=== 本文抜粋 ===
本報告書「ブルンジにおける私的報復・リンチの横行:政府関係者の共謀、そして、不処罰の横行」(105ページ)では、一般民衆による刑事事件の容疑者のリンチ殺人や暴行に、時に当局関係者が直接関与している実態を明らかにしている。また、政府関係者は、適切な訓練も受けていない自警団の設立を手助けし、彼らが法すれすれのところで活動するのも容認し、もって、こうした私的な報復をエスカレートさせるなどしている。他にも、暴徒が容疑者を襲撃しているのを、政府関係者が傍観していた事案も複数あった。本報告書は7カ月にわたる現地調査を基に作成された報告書であり、この手の殺人事件が公式な捜査はもちろん、ましてや訴追に至ることはないに等しい実態を明らかにしている。
=== データ行 ===
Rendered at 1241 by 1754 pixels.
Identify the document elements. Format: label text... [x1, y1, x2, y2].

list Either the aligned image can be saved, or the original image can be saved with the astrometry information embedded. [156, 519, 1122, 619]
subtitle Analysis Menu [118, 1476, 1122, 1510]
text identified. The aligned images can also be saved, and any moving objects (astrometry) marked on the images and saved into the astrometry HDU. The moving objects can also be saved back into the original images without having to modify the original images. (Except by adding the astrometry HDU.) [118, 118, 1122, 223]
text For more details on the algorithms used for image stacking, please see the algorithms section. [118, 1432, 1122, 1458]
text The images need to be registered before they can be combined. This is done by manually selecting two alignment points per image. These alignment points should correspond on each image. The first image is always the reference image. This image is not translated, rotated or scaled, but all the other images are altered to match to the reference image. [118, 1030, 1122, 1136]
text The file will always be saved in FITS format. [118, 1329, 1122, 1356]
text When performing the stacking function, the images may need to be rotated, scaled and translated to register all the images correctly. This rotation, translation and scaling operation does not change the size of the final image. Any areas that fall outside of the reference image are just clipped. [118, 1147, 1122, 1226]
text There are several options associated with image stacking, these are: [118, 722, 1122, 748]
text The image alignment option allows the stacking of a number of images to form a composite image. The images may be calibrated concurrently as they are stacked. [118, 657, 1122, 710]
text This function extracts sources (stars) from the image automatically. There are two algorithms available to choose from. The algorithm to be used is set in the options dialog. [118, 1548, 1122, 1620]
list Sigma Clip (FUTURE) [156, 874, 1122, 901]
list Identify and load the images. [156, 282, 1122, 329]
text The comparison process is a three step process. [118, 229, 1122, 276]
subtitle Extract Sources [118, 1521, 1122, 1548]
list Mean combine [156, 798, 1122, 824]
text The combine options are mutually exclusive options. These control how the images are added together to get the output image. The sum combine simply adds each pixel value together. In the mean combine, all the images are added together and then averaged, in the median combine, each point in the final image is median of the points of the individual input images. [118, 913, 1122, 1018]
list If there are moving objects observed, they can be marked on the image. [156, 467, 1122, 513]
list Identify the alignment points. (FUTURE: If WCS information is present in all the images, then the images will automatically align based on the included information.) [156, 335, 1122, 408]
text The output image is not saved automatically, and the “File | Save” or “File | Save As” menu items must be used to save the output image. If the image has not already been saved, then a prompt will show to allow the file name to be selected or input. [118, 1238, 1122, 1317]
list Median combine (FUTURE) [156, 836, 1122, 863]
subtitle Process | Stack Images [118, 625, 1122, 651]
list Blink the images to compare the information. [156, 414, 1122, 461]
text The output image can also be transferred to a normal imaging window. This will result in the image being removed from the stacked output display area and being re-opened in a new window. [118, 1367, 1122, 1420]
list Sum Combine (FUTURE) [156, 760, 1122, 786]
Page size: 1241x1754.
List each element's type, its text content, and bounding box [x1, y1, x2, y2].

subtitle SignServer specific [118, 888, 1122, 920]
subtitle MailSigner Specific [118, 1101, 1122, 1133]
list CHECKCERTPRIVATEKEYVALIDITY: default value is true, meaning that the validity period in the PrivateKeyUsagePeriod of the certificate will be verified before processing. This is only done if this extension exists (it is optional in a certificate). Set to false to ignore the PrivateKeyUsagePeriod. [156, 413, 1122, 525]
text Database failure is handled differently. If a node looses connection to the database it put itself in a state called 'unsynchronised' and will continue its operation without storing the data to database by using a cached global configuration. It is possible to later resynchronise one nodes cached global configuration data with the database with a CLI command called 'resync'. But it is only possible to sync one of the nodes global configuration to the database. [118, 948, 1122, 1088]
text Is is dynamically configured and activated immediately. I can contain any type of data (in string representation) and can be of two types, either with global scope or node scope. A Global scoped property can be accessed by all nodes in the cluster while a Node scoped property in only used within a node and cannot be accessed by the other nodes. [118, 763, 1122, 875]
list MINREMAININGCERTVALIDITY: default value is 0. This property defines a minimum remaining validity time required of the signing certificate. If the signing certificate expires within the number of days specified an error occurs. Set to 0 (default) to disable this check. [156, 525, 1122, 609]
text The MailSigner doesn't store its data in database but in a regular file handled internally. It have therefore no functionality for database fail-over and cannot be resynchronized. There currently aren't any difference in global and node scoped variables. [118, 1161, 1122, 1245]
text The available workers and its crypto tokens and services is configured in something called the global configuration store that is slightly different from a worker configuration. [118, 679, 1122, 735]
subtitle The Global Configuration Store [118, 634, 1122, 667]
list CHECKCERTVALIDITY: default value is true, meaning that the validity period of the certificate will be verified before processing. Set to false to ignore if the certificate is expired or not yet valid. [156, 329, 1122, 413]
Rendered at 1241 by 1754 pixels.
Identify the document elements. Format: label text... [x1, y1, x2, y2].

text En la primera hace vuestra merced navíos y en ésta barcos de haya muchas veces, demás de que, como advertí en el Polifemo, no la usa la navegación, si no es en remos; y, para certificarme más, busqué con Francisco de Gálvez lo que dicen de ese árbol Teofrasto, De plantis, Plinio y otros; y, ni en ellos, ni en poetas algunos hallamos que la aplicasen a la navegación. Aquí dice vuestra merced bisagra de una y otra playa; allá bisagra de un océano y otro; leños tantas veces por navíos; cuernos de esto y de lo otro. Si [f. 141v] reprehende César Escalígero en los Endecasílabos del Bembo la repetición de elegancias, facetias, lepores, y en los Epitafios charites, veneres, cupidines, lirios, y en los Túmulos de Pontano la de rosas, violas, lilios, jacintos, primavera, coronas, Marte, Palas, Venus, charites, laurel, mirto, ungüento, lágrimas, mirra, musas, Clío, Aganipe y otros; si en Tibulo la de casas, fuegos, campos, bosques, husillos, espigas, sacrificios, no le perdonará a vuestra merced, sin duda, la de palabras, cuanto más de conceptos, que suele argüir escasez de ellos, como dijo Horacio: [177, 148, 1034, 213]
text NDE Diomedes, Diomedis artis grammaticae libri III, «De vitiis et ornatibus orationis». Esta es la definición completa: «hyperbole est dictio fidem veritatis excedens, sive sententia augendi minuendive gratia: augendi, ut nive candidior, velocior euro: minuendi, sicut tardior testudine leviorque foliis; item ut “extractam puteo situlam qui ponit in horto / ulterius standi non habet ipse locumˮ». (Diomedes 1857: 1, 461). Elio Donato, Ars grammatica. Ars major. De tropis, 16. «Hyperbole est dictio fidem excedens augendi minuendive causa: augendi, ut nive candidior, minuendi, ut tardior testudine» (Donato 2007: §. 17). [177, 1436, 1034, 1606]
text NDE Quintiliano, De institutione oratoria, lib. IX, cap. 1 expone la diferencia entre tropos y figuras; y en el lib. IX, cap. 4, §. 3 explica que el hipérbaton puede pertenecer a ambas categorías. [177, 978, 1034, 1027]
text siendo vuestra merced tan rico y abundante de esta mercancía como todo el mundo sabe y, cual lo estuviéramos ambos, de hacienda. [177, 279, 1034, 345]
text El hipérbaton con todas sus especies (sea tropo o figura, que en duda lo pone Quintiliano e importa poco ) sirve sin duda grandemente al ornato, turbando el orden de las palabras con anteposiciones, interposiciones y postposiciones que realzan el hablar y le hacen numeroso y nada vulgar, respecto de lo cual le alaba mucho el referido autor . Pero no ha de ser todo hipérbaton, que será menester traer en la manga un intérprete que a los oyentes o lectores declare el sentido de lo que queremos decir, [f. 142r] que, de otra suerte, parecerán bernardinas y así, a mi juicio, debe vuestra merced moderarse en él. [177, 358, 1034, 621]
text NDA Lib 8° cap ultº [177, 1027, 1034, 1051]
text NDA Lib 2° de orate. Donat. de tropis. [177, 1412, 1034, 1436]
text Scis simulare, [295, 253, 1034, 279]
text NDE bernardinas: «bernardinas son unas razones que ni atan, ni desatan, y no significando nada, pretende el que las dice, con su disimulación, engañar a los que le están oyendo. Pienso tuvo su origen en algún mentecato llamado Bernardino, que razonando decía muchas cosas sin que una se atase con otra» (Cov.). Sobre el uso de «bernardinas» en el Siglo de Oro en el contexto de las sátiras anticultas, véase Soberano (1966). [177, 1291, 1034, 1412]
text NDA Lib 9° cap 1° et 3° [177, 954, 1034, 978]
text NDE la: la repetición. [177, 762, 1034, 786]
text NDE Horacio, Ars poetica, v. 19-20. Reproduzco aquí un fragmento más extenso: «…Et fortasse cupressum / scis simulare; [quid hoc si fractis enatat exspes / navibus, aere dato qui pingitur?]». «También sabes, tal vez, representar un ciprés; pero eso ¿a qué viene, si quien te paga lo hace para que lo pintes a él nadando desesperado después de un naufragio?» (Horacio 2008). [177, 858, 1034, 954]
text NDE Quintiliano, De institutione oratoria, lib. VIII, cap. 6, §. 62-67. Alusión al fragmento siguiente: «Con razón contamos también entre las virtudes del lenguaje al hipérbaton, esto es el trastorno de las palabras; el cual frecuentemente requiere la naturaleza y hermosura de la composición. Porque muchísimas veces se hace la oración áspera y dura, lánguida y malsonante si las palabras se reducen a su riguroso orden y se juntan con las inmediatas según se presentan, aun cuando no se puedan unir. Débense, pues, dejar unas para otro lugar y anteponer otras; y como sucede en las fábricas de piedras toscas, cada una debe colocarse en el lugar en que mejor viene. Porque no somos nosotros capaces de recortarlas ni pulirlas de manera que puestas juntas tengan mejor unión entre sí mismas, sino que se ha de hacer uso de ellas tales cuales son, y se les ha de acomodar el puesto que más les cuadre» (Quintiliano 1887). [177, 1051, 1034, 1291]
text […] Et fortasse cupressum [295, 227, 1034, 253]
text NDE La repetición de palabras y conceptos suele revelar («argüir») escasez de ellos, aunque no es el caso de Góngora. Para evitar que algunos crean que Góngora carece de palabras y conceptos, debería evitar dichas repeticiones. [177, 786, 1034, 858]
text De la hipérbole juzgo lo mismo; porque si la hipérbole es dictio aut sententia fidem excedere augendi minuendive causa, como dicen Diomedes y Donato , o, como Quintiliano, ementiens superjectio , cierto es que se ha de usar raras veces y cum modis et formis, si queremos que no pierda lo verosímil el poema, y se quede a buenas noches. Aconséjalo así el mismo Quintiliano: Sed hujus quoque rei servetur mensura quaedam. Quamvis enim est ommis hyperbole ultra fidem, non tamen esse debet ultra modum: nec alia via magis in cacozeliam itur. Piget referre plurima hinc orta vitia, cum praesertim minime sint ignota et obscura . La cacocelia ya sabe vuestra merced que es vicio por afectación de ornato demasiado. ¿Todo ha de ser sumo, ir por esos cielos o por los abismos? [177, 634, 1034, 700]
===
課題の目的 A | 本文抜粋によると、この報告書は何カ月にわたる現地調査を基に作成されたか。
課題の目的 B | 本文抜粋のうち「本報告書「ブルンジにおける私」から「しい実態を明らかにしている。」までを、一字も変えずに書き写してください。

解答例 A | 7カ月です。

解答例 B |
本報告書「ブルンジにおける私的報復・リンチの横行:政府関係者の共謀、そして、不処罰の横行」(105ページ)では、一般民衆による刑事事件の容疑者のリンチ殺人や暴行に、時に当局関係者が直接関与している実態を明らかにしている。また、政府関係者は、適切な訓練も受けていない自警団の設立を手助けし、彼らが法すれすれのところで活動するのも容認し、もって、こうした私的な報復をエスカレートさせるなどしている。他にも、暴徒が容疑者を襲撃しているのを、政府関係者が傍観していた事案も複数あった。本報告書は7カ月にわたる現地調査を基に作成された報告書であり、この手の殺人事件が公式な捜査はもちろん、ましてや訴追に至ることはないに等しい実態を明らかにしている。